One of the best ways to fight climate change is to invest in trees and plants. Branches and leaves help trap carbon dioxide, effectively reducing overall pollution in the atmosphere. The only hurdle is that trees take up a lot of land and resources to cultivate, which is why scientists are turning to an alternative source in the fight against carbon emissions.
Scientists in Germany just published a new study about how artificial plant life can also cut down on carbon pollution. The team created an artificial system that absorbs carbon dioxide and turns it into a product that is rich in carbon, like alcohol. The system then releases oxygen into the air and captures any excess carbon byproducts for later use.
The artificial system is actually more effective than what plants and trees do naturally. In fact, some experts believe this new technology is about 1,000 times better than its natural counterpart.

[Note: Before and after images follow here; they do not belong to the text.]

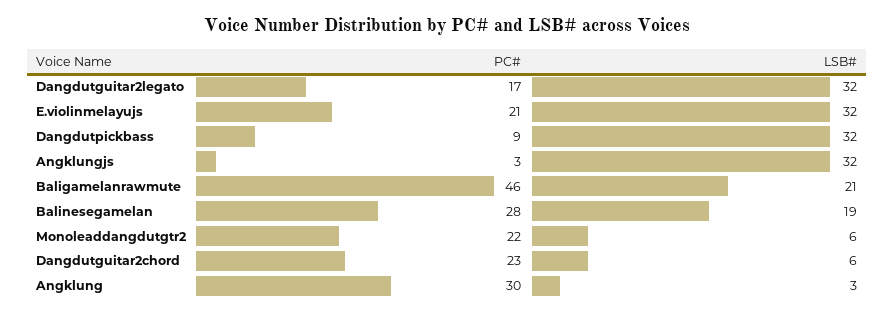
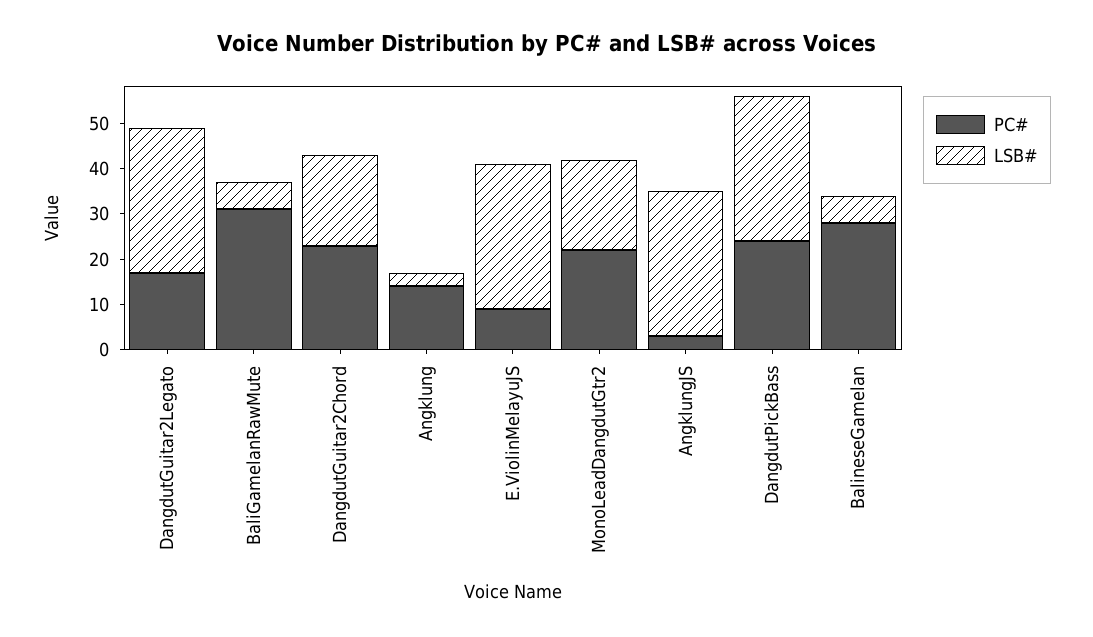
  {
    "PC#": {
      "Dangdutguitar2legato": 17,
-     "E.violinmelayujs": 21,
+     "E.violinmelayujs": 10,
-     "Dangdutpickbass": 9,
+     "Dangdutpickbass": 25,
      "Angklungjs": 3,
-     "Baligamelanrawmute": 46,
+     "Baligamelanrawmute": 30,
      "Balinesegamelan": 28,
      "Monoleaddangdutgtr2": 22,
      "Dangdutguitar2chord": 23,
-     "Angklung": 30
+     "Angklung": 15
    },
    "LSB#": {
      "Dangdutguitar2legato": 32,
      "E.violinmelayujs": 32,
      "Dangdutpickbass": 32,
      "Angklungjs": 32,
-     "Baligamelanrawmute": 21,
+     "Baligamelanrawmute": 5,
-     "Balinesegamelan": 19,
+     "Balinesegamelan": 5,
-     "Monoleaddangdutgtr2": 6,
+     "Monoleaddangdutgtr2": 20,
-     "Dangdutguitar2chord": 6,
+     "Dangdutguitar2chord": 20,
      "Angklung": 3
    }
  }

This is significant, because there is not enough room on the planet for trees and plants to absorb the amount of carbon we are currently emitting into the atmosphere. Although artificial trees might be the answer to help curb carbon emissions, there is one catch to the system.
According to The Guardian, the cost of installing artificial trees is beyond the reach of most communities. Starting a small forest of artificial trees costs close to a quarter of a million dollars, and that is just to get the ball rolling. Scientists hope to decrease that price point in the near future, but that will only happen once technology progresses and investors get more interested in funding research.
If scientists can lower the cost of artificial trees, then it might be our best option for capturing carbon emissions. But this technology is competing against other methods of removing carbon from the air, so only time will tell if artificial systems are the answer to the growing problem of climate change.